Top of Input

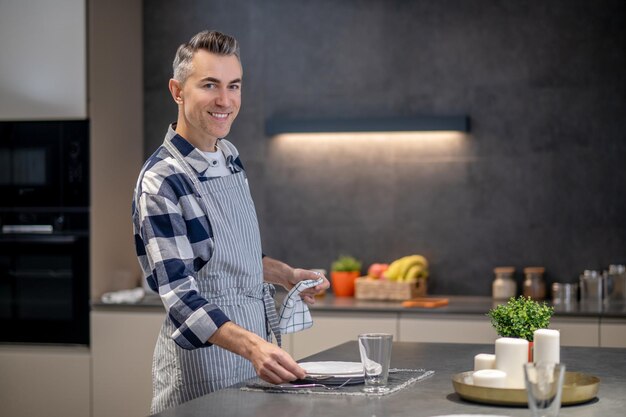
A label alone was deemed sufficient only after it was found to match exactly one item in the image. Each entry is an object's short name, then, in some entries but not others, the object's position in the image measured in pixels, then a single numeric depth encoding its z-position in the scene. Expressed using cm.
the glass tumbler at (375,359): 190
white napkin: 450
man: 227
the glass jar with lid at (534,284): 451
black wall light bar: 459
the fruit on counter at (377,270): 461
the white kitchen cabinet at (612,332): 399
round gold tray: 184
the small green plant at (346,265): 468
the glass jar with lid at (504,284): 454
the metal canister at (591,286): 445
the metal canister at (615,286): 442
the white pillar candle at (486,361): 203
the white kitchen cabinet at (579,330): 402
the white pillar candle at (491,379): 190
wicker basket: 447
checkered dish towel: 247
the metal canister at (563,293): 442
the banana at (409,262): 454
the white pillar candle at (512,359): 191
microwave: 455
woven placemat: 198
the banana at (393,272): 453
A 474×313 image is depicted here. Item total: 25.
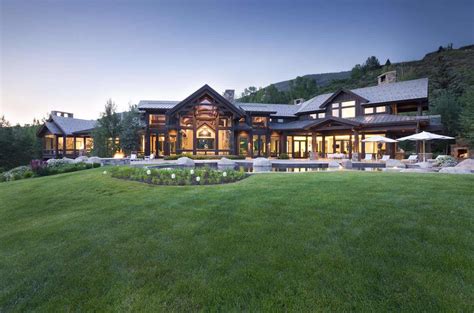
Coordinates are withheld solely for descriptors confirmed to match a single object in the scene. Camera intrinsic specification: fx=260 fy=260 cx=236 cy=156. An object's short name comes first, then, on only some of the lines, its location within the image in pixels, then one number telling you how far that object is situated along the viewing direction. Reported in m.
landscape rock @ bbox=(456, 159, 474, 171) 12.73
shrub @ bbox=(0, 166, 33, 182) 14.80
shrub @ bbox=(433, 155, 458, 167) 15.66
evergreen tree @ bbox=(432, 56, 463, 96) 46.09
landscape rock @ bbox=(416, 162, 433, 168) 14.75
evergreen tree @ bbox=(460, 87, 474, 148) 20.72
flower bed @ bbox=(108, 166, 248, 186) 9.06
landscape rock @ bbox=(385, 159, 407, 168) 16.17
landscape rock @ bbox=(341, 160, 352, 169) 15.83
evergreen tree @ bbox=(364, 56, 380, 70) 78.41
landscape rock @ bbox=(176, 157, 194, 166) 16.68
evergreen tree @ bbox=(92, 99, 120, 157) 27.05
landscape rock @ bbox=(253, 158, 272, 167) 14.34
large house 24.62
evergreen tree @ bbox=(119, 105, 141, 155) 27.80
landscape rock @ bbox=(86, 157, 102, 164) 19.34
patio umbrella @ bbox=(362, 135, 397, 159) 21.13
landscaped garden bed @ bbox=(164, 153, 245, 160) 23.51
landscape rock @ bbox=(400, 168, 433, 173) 12.34
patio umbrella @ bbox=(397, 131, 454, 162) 16.72
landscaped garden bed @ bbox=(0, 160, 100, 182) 14.76
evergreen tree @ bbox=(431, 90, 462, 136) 32.12
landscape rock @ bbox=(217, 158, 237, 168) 14.61
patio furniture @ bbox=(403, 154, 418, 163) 19.81
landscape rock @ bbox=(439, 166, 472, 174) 11.29
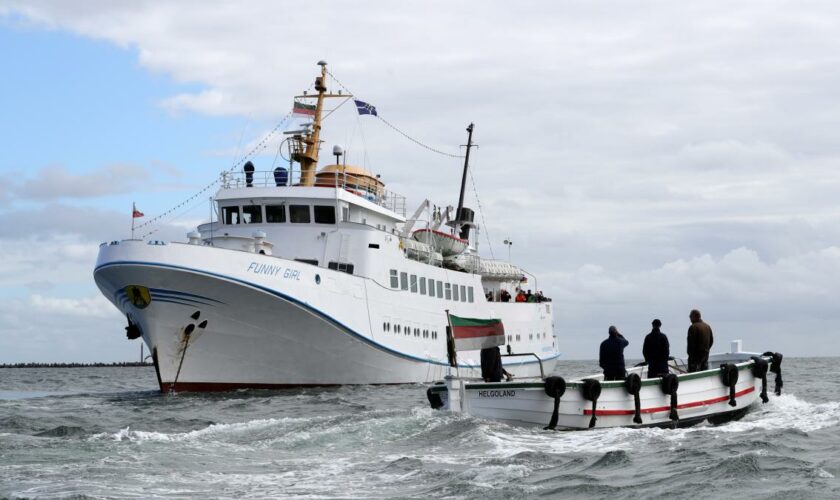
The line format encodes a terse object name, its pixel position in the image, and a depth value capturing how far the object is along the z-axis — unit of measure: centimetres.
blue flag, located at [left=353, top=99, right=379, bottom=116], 3769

Bottom of Input

§ Task objective
Repeat every line of the data above exactly, but drop the pictures.

§ Exercise result
A label alone was deemed sufficient only after it was found to match exactly one item in the image. Each entry is an object's short name, then, in some entries but not others, the object's position in the image measured in pixels, then a single numeric depth encoding its z-position in the scene. Expressed using cm.
the glass tumbler at (375,359): 190
white napkin: 450
man: 227
the glass jar with lid at (534,284): 451
black wall light bar: 459
the fruit on counter at (377,270): 461
the white kitchen cabinet at (612,332): 399
round gold tray: 184
the small green plant at (346,265): 468
the glass jar with lid at (504,284): 454
the metal canister at (591,286): 445
the metal canister at (615,286): 442
the white pillar candle at (486,361): 203
the white kitchen cabinet at (579,330): 402
the white pillar candle at (491,379): 190
wicker basket: 447
checkered dish towel: 247
the metal canister at (563,293): 442
the banana at (409,262): 454
the white pillar candle at (512,359): 191
microwave: 455
woven placemat: 198
the banana at (393,272): 453
A 474×313 image is depicted here. Item total: 25.
Coordinates are withheld solely for descriptors confirmed to match a single object in the scene. Camera intrinsic specification: fx=260 fy=260 cx=236 cy=156. An object's short name comes first, then, on only some of the lines, its location within the image in pixels, then one number telling you how far that object is situated along the viewing direction. Reported in m.
landscape rock @ bbox=(456, 159, 474, 171) 12.73
shrub @ bbox=(0, 166, 33, 182) 14.80
shrub @ bbox=(433, 155, 458, 167) 15.66
evergreen tree @ bbox=(432, 56, 463, 96) 46.09
landscape rock @ bbox=(416, 162, 433, 168) 14.75
evergreen tree @ bbox=(460, 87, 474, 148) 20.72
flower bed @ bbox=(108, 166, 248, 186) 9.06
landscape rock @ bbox=(385, 159, 407, 168) 16.17
landscape rock @ bbox=(341, 160, 352, 169) 15.83
evergreen tree @ bbox=(364, 56, 380, 70) 78.41
landscape rock @ bbox=(176, 157, 194, 166) 16.68
evergreen tree @ bbox=(92, 99, 120, 157) 27.05
landscape rock @ bbox=(253, 158, 272, 167) 14.34
large house 24.62
evergreen tree @ bbox=(119, 105, 141, 155) 27.80
landscape rock @ bbox=(86, 157, 102, 164) 19.34
patio umbrella @ bbox=(362, 135, 397, 159) 21.13
landscaped garden bed @ bbox=(164, 153, 245, 160) 23.51
landscape rock @ bbox=(400, 168, 433, 173) 12.34
patio umbrella @ bbox=(397, 131, 454, 162) 16.72
landscaped garden bed @ bbox=(0, 160, 100, 182) 14.76
evergreen tree @ bbox=(431, 90, 462, 136) 32.12
landscape rock @ bbox=(217, 158, 237, 168) 14.61
patio furniture @ bbox=(403, 154, 418, 163) 19.81
landscape rock @ bbox=(439, 166, 472, 174) 11.29
The line format encodes a terse object name, its pixel position in the image, and a depth value capturing how far the object is along the z-axis — unit of measure: centimetres.
blue flag, located at [left=353, top=99, right=379, bottom=116], 3769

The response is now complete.